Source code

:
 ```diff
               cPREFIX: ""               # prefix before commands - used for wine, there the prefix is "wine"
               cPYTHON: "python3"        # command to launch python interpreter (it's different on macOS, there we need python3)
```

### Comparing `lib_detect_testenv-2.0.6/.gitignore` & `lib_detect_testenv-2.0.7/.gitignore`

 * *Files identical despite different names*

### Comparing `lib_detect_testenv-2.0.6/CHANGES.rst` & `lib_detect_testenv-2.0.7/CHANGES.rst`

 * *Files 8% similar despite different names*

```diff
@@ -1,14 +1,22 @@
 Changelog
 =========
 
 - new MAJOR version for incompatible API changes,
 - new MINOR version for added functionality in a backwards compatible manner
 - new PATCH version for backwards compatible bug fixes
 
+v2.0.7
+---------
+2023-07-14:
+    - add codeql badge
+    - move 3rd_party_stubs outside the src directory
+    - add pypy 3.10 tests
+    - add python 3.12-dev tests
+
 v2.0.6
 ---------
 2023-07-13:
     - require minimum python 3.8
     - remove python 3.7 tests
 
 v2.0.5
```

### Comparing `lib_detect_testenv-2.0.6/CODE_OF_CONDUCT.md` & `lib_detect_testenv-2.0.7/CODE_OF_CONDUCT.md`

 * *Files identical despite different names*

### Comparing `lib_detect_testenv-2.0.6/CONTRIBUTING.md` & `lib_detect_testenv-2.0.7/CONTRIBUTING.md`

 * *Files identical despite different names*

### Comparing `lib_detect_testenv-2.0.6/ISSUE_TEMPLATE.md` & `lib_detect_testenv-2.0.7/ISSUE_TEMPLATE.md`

- [TO DO] What you return must match the data line for line.

- [ANSWER FOR THE TASK]
Source code

:
 ```diff
               cPREFIX: ""               # prefix before commands - used for wine, there the prefix is "wine"
               cPYTHON: "python3"        # command to launch python interpreter (it's different on macOS, there we need python3)
```

### Comparing `lib_detect_testenv-2.0.6/.gitignore` & `lib_detect_testenv-2.0.7/.gitignore`

 * *Files identical despite different names*

### Comparing `lib_detect_testenv-2.0.6/CHANGES.rst` & `lib_detect_testenv-2.0.7/CHANGES.rst`

 * *Files 8% similar despite different names*

```diff
@@ -1,14 +1,22 @@
 Changelog
 =========
 
 - new MAJOR version for incompatible API changes,
 - new MINOR version for added functionality in a backwards compatible manner
 - new PATCH version for backwards compatible bug fixes
 
+v2.0.7
+---------
+2023-07-14:
+    - add codeql badge
+    - move 3rd_party_stubs outside the src directory
+    - add pypy 3.10 tests
+    - add python 3.12-dev tests
+
 v2.0.6
 ---------
 2023-07-13:
     - require minimum python 3.8
     - remove python 3.7 tests
 
 v2.0.5
```

### Comparing `lib_detect_testenv-2.0.6/CODE_OF_CONDUCT.md` & `lib_detect_testenv-2.0.7/CODE_OF_CONDUCT.md`

 * *Files identical despite different names*

### Comparing `lib_detect_testenv-2.0.6/CONTRIBUTING.md` & `lib_detect_testenv-2.0.7/CONTRIBUTING.md`

 * *Files identical despite different names*

### Comparing `lib_detect_testenv-2.0.6/ISSUE_TEMPLATE.md` & `lib_detect_testenv-2.0.7/ISSUE_TEMPLATE.md`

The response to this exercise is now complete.